DATA IN THIS EXERCISE –
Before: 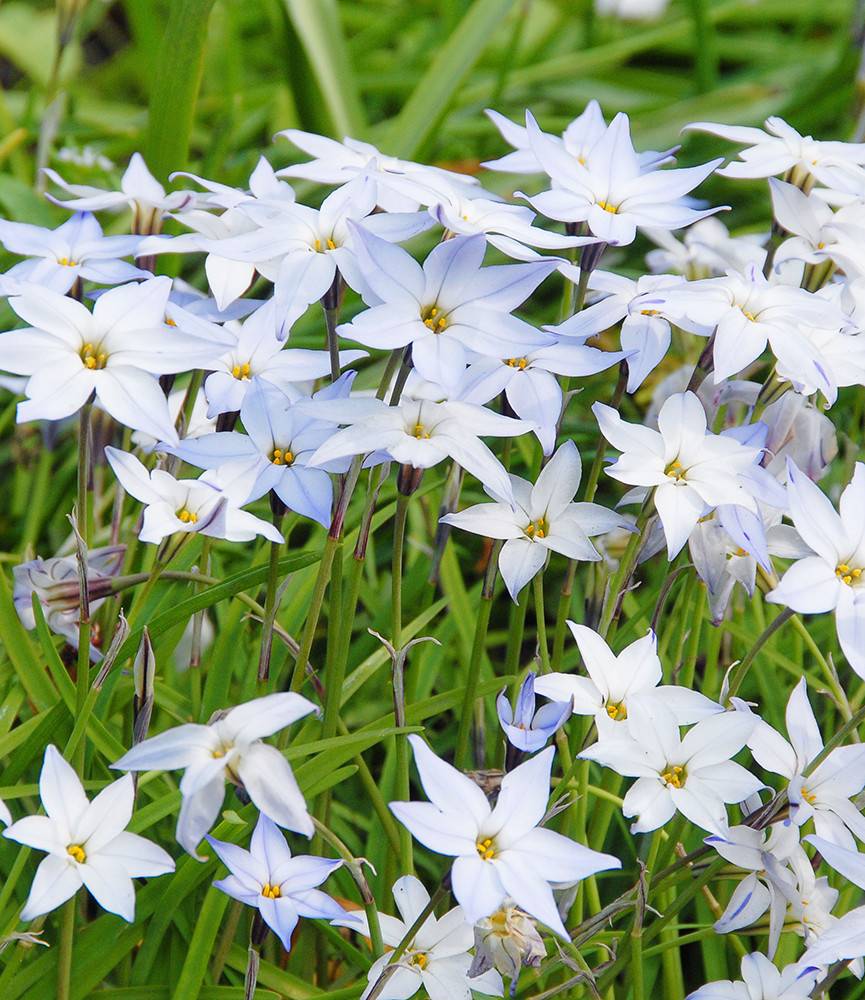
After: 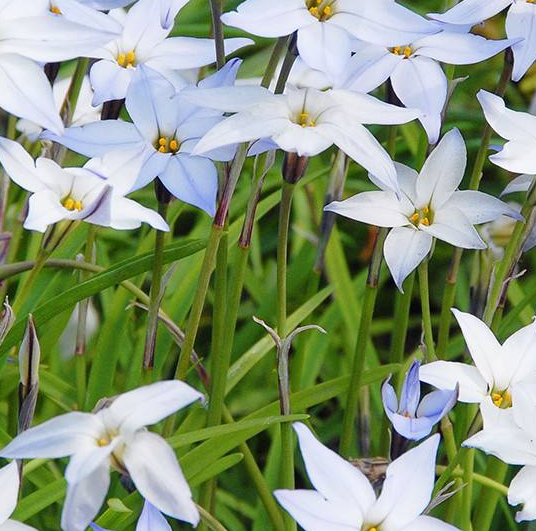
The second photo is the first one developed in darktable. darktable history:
color balance: input saturation 99%
crop: left 13.312%, top 31.28%, right 24.627%, bottom 15.582%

TO DO – Give back the lines above word for word, without the pictures.

FULL OUTPUT –
Before: 
After: 
The second photo is the first one developed in darktable. darktable history:
color balance: input saturation 99%
crop: left 13.312%, top 31.28%, right 24.627%, bottom 15.582%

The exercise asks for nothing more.